Exercise directions.
Return the records below from the line containing "ゆめデリバリー専用アプリなら、" onward, exactly, through and including the last line.

(Saved data entries)
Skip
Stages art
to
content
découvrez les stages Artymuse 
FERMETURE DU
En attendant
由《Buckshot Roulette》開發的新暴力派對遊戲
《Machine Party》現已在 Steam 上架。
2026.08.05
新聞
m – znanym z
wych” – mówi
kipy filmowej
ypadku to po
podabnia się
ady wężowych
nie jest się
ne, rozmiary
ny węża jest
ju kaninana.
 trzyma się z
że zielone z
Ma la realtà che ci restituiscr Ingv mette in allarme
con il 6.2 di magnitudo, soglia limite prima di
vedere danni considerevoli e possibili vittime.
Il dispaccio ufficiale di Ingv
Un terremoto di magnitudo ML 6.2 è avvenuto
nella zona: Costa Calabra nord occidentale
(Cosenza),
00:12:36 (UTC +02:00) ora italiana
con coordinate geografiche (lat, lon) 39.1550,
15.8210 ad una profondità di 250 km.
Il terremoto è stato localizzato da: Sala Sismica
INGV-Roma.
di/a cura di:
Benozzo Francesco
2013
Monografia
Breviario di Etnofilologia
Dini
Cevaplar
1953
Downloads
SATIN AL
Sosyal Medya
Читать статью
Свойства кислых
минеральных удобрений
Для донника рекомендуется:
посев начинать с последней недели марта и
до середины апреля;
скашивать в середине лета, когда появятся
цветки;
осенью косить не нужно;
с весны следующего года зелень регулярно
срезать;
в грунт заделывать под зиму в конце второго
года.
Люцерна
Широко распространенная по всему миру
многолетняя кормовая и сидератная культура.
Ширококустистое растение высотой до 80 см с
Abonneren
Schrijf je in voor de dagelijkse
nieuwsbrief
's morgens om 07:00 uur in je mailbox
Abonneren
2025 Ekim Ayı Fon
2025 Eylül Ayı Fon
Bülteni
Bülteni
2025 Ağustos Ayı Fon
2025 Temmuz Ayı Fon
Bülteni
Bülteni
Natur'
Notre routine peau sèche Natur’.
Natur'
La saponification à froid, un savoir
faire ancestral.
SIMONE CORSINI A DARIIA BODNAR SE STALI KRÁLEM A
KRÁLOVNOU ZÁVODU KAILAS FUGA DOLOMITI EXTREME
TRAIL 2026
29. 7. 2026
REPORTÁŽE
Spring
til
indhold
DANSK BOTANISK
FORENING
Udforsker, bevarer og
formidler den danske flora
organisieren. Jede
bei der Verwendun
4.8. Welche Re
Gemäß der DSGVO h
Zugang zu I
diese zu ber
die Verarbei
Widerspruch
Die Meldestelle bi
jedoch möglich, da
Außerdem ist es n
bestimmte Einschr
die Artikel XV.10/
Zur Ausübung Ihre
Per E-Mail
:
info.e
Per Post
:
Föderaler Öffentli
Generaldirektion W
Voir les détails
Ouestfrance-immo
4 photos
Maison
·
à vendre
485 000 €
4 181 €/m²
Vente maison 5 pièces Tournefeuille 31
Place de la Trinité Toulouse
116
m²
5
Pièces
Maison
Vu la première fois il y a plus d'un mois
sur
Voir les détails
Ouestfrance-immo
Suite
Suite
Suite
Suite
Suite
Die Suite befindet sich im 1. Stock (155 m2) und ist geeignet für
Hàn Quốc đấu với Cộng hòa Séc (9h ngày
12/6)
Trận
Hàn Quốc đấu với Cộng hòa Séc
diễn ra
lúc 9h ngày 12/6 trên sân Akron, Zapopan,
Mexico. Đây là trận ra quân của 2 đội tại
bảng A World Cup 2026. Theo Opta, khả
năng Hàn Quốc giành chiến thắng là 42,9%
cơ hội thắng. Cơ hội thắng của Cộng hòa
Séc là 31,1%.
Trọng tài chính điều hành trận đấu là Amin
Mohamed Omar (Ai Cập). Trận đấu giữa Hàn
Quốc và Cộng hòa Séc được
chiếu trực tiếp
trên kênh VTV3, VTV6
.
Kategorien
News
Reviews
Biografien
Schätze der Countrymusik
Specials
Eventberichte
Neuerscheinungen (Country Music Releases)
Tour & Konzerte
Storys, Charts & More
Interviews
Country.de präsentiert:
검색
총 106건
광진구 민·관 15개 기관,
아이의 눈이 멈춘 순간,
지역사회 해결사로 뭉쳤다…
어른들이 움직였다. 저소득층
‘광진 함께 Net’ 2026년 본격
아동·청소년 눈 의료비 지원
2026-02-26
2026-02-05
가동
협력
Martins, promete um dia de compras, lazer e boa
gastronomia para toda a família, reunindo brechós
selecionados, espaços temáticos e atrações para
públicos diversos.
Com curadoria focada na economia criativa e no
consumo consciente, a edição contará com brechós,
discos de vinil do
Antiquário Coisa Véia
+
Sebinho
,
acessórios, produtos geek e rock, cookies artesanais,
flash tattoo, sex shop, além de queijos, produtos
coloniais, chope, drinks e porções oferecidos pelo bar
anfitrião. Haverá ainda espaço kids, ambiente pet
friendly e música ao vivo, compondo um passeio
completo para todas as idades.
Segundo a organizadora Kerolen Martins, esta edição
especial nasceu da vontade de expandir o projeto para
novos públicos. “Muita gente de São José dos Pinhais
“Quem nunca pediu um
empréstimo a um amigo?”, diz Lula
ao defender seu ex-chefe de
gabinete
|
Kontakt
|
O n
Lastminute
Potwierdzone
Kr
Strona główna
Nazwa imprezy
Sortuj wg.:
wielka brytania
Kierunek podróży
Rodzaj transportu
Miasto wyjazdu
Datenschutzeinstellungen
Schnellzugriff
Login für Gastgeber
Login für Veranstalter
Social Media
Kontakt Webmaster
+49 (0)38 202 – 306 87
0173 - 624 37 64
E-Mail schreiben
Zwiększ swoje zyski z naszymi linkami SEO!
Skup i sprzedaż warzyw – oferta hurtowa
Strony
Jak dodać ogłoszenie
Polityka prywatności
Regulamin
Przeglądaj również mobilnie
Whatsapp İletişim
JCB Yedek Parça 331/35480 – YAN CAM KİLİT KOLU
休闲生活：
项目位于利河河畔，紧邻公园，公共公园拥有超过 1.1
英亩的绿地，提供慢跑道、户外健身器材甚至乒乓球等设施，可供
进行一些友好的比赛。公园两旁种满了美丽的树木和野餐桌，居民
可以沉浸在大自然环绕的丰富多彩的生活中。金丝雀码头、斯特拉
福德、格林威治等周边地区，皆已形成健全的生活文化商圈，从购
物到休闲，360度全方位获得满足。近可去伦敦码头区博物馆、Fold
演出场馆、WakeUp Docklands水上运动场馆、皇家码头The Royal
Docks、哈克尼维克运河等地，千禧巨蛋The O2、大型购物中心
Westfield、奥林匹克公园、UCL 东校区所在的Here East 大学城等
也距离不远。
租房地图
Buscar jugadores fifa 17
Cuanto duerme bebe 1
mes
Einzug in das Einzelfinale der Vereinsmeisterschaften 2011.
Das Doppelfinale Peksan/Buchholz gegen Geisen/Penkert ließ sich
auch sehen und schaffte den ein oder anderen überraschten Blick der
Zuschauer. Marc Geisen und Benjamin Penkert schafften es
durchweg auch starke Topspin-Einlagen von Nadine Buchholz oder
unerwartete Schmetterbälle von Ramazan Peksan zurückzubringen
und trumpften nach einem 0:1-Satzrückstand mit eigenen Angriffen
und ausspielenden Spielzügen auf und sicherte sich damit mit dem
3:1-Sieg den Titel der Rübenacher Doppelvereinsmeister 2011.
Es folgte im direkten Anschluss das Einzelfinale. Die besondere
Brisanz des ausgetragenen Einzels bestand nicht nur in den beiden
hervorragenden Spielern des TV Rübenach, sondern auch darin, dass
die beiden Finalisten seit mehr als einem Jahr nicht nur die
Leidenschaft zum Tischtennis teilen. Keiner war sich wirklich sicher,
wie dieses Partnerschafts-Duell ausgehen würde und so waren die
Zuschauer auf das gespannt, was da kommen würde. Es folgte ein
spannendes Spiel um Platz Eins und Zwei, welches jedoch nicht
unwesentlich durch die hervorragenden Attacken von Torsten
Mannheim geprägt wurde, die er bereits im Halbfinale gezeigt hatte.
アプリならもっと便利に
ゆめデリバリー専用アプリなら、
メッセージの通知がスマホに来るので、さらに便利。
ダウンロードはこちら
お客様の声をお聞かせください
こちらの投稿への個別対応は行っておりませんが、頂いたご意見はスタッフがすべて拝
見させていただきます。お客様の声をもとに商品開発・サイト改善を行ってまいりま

Answer to this exercise.
ゆめデリバリー専用アプリなら、
メッセージの通知がスマホに来るので、さらに便利。
ダウンロードはこちら
お客様の声をお聞かせください
こちらの投稿への個別対応は行っておりませんが、頂いたご意見はスタッフがすべて拝
見させていただきます。お客様の声をもとに商品開発・サイト改善を行ってまいりま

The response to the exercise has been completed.